LES GUEULES CASSÉS : POÈME
Parce que nous sommes en novembre, près d’une date qui devrait être le marquage fort d’un drame, notre génération se souvient encore. Bien plus que celles suivantes, celle de nos enfants et petits-enfants. Ils l’ont en majorité oublié.
Certes, on ne peut pas vivre dans la contrition permanente, dans les souvenirs, dans les regrets, mais doit-on pour autant oublier ceux qui, par milliers, par millions, se sont retrouvé dans une monstrueuse boucherie. Dans les tranchées de 14/18.
Cette guerre en Ukraine, qui avec les images qui nous parviennent, malgré la censure de nos médias de France et d’occident, prouvent que des jeunes hommes meurent dans d’autres tranchées, sous d’autres obus et que les corps déchirés des uns, ne peut pas nous satisfaire de ceux déchiquetés d’en face.

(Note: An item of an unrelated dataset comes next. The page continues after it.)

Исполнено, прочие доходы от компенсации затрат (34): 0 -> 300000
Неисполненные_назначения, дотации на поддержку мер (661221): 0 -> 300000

Nous savons, nous le peuple, nous qui n’avons pas oublié nos aïeuls, ceux qui ont souffert dans cette guerre de 14/18, qui a abouti 21 ans après à une autre guerre mondiale, ou d’autres horreurs se sont déroulées.
Aujourd’hui, 104 ans après, nous voyons une partie de la jeunesse terrorisée, angoissée par des propos climatiques, desservis par des responsables politiques qui n’ont jamais connu ce qu’est une vraie guerre, n’ont jamais porté un uniforme autre que pour parader, n’ont jamais connu la vraie misère, le vrai désespoir. Nos vieux si.

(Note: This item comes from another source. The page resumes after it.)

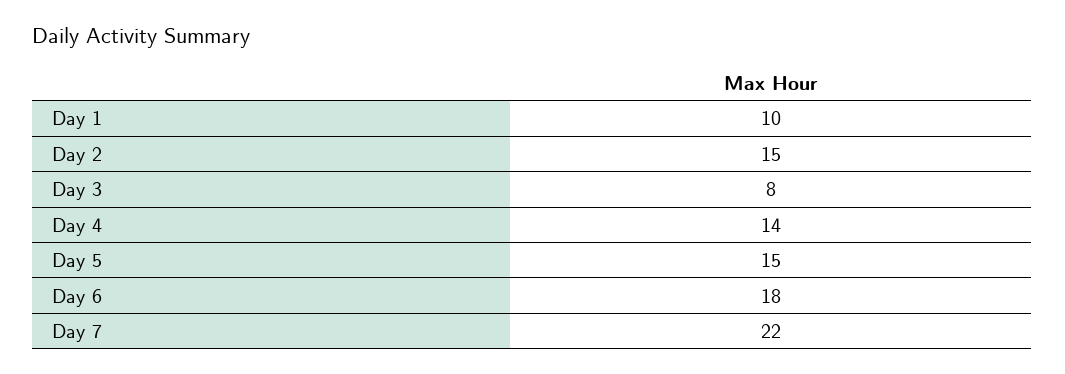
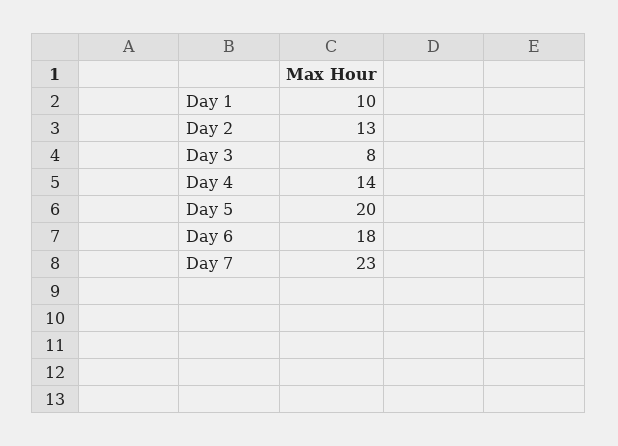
Day 2: 15 -> 13
Day 5: 15 -> 20
Day 7: 22 -> 23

Quand j’entends les pleureuses écologiques nous expliquer qu’elles souffrent « d’éco-anxiété », qu’elles s’imaginent résister, dignes des partisans en lançant de la soupe sur des tableaux, en se collant les mains sur le bitume, interdisant des travailleurs de circuler, des mères de famille de retrouver leurs enfants, de crever des pneus de SUV, mais sous des caméras bien sûr, pour interdire de fait, que ceux qui n’en peuvent plus ne s’énerve trop, voire pire. Je me dis que nos braves, nos poilus, n’ont pas mérité d’avoir une telle descendance.
Les gueules cassés
Tomber sur un champ d’honneur ! Mais qui donc le sait ?

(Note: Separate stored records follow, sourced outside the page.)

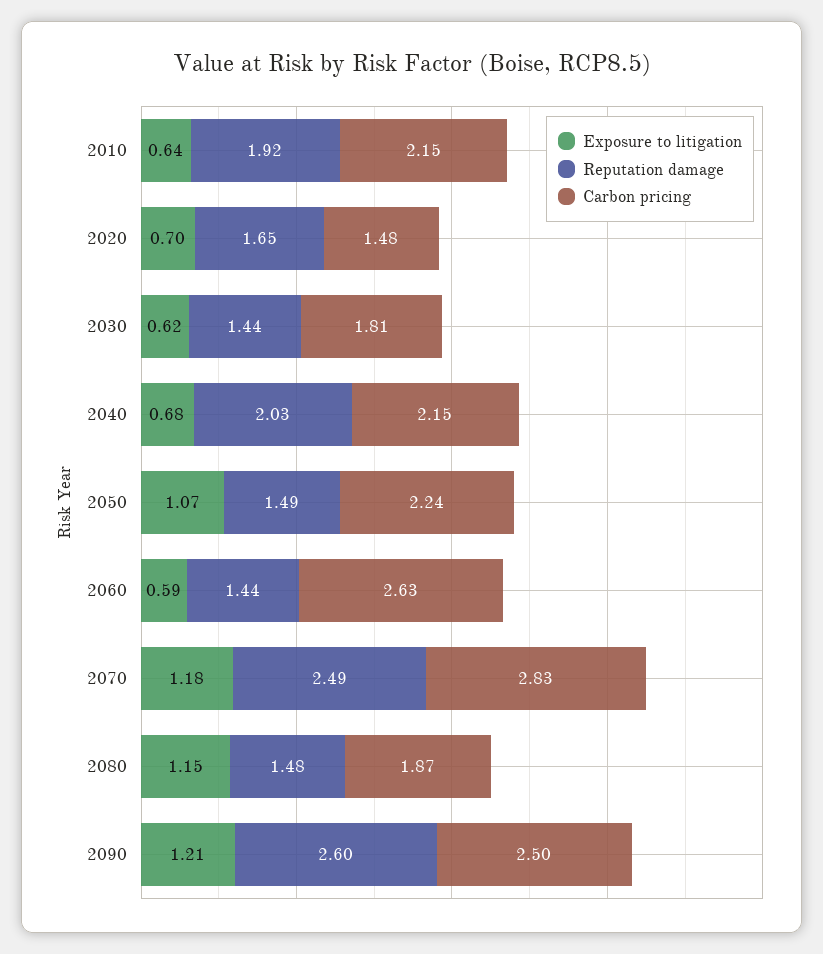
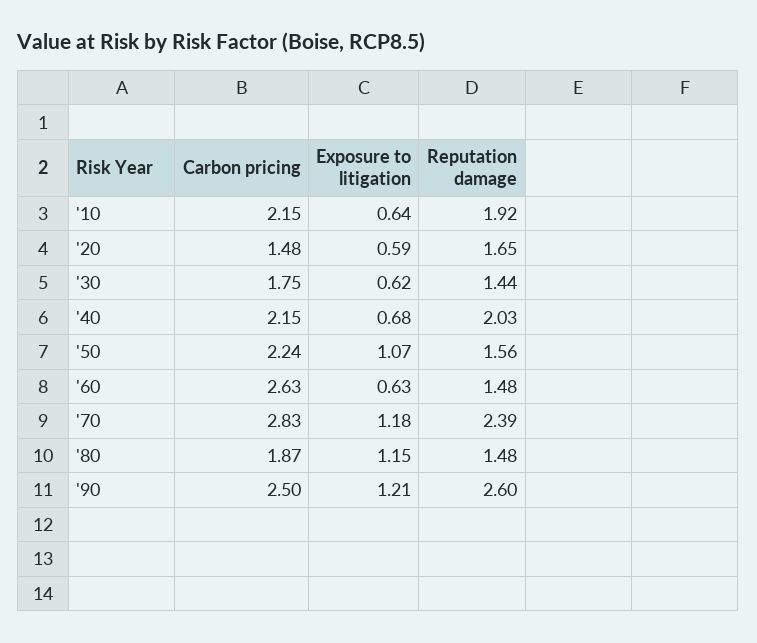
Exposure to litigation, 2020: 0.7 -> 0.59
Carbon pricing, 2030: 1.81 -> 1.75
Reputation damage, 2050: 1.49 -> 1.56
Exposure to litigation, 2060: 0.59 -> 0.63
Reputation damage, 2060: 1.44 -> 1.48
Reputation damage, 2070: 2.49 -> 2.39

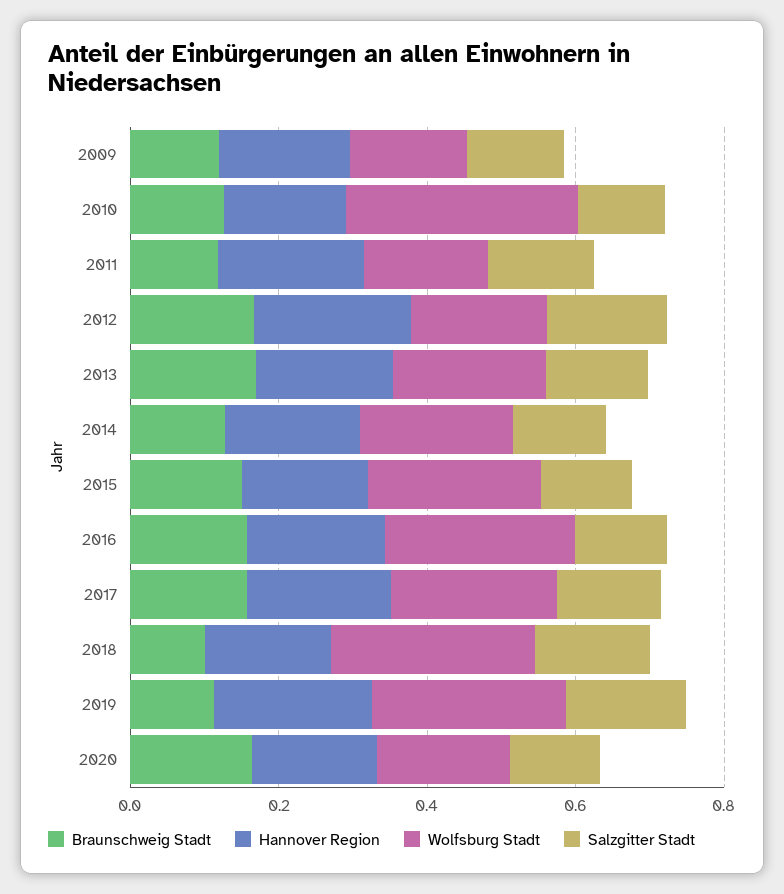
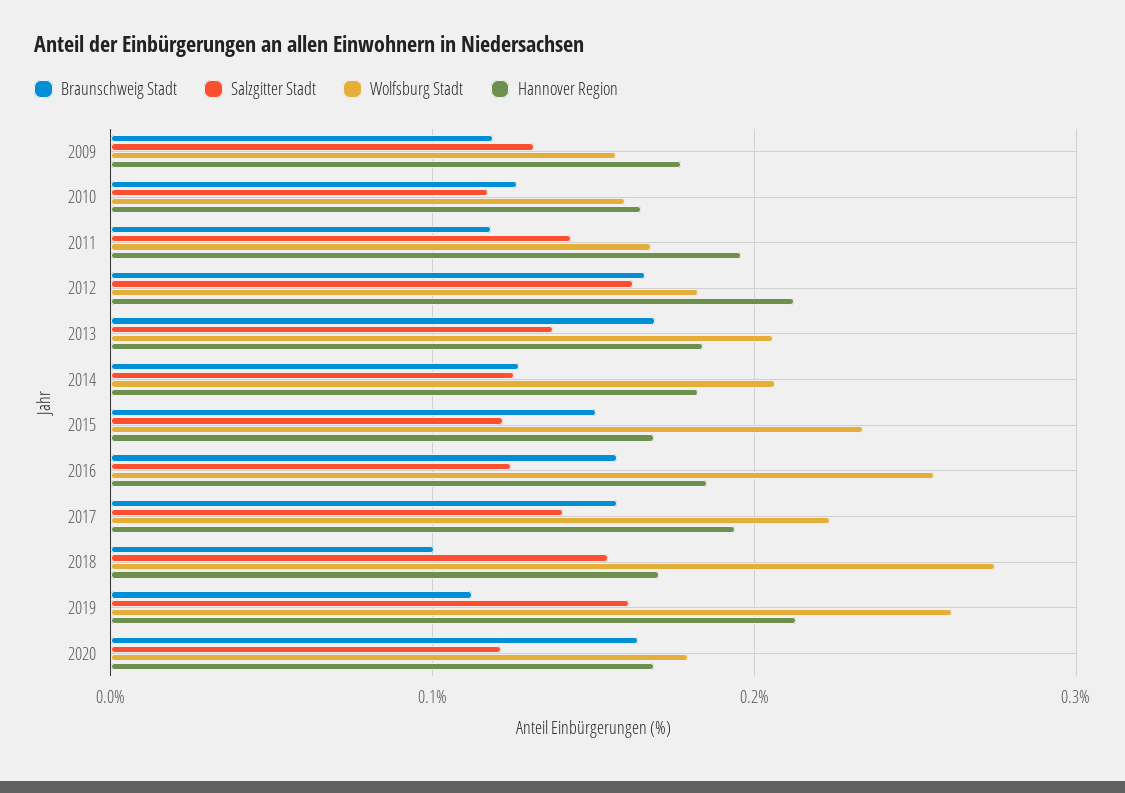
Wolfsburg Stadt, 2010: 0.3 -> 0.16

Disparu des rangs. Personne ne l’a remarqué.
Blessé, il se relève, isolé, affolé.
Seul, dans la boue d’un monde inconnu. Terrifié !
Tomber avec les honneurs ? Tomber pour de bon !
Personne ne lui avait dit, ce qu’était le front.
Ordre donné de charger, et il a foncé
Petit soldat sortit du bois. De la tranchée.
Un soldat sacrifié parmi d’autres milliers.
Tomber sur un champ d’horreur ? Exécuté.
Touché et tombé lors d’un soir d’hiver glacé.
Un visage emporté, l’avenir défiguré.
Il se relève dans un grand silence, hébété.
Dans une boue humaine et d’os éparpillés !
Elle va venir. Il va la revoir son aimée.
Elle lui a dit qu’elle ne pouvait pas l’oublier.
Elle disait l’amour dans les prés.
Enfin, il l’espérait. Enfin il le croyait.
C’était avant ! Avant cette gueule cassée.